Exercise objective => Range to reproduce from the entries below: the line with "responsibilities. G", the line with "after year, the awards have kept coming for", and every line in between. Give them exactly and give nothing else.
Input records below:
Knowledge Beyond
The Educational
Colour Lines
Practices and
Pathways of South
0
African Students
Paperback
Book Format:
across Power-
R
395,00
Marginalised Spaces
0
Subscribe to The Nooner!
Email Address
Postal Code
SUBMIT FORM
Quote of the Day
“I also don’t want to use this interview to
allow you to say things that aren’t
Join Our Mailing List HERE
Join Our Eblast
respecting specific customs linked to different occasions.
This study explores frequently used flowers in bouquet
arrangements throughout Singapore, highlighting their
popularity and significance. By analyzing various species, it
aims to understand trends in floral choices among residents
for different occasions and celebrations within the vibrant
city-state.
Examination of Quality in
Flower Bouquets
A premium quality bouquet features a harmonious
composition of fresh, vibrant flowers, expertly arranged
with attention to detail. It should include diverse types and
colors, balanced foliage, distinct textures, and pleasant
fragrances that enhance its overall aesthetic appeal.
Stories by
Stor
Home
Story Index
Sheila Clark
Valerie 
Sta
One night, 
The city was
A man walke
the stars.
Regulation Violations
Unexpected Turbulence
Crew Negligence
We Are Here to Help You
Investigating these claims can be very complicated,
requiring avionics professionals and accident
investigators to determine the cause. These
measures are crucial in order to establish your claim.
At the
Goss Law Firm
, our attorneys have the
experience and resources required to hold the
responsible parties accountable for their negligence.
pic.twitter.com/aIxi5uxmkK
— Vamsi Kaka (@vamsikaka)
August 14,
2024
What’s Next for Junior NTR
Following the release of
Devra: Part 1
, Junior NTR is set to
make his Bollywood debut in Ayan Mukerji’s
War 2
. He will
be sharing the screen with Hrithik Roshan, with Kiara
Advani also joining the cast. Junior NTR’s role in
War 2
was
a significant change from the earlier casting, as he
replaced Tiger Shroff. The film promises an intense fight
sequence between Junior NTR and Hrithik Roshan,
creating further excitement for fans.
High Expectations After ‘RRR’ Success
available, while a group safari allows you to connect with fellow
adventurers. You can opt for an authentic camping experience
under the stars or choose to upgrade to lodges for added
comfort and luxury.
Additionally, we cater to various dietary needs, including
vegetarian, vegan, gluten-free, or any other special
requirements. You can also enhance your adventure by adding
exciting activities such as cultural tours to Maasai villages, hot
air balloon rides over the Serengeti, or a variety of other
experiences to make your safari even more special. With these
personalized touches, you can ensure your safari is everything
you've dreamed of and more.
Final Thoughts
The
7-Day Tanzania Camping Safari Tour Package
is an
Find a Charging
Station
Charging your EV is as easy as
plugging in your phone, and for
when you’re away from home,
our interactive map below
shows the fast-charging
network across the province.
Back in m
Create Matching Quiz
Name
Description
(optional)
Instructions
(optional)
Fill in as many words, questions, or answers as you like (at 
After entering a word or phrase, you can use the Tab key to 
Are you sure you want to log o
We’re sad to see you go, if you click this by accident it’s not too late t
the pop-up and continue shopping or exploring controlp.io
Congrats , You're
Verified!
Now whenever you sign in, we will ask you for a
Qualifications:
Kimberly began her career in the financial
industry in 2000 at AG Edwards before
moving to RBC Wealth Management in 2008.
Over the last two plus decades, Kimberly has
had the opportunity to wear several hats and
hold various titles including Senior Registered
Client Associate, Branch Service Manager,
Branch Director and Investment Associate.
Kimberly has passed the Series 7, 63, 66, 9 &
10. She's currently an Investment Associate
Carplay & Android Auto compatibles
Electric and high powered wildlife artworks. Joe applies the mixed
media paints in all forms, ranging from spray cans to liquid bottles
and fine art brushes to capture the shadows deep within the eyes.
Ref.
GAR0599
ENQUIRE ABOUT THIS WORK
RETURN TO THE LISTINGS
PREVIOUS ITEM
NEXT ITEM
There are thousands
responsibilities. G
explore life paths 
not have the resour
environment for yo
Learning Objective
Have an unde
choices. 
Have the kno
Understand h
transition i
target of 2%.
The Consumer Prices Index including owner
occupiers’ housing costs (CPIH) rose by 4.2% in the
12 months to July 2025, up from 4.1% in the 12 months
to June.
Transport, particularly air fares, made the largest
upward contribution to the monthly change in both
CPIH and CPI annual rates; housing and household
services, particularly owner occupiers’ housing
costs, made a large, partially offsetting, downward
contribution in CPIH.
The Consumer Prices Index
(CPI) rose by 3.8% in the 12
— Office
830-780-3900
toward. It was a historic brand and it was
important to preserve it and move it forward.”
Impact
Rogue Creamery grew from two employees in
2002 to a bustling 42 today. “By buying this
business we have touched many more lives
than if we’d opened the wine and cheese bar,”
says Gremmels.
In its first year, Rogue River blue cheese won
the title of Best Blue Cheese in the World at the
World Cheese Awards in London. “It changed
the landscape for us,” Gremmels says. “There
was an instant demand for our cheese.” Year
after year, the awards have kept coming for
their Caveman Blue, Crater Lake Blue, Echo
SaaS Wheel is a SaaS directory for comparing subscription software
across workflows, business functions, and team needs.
End of Input records.
Reply to the task =>
responsibilities. G
explore life paths 
not have the resour
environment for yo
Learning Objective
Have an unde
choices. 
Have the kno
Understand h
transition i
target of 2%.
The Consumer Prices Index including owner
occupiers’ housing costs (CPIH) rose by 4.2% in the
12 months to July 2025, up from 4.1% in the 12 months
to June.
Transport, particularly air fares, made the largest
upward contribution to the monthly change in both
CPIH and CPI annual rates; housing and household
services, particularly owner occupiers’ housing
costs, made a large, partially offsetting, downward
contribution in CPIH.
The Consumer Prices Index
(CPI) rose by 3.8% in the 12
— Office
830-780-3900
toward. It was a historic brand and it was
important to preserve it and move it forward.”
Impact
Rogue Creamery grew from two employees in
2002 to a bustling 42 today. “By buying this
business we have touched many more lives
than if we’d opened the wine and cheese bar,”
says Gremmels.
In its first year, Rogue River blue cheese won
the title of Best Blue Cheese in the World at the
World Cheese Awards in London. “It changed
the landscape for us,” Gremmels says. “There
was an instant demand for our cheese.” Year
after year, the awards have kept coming for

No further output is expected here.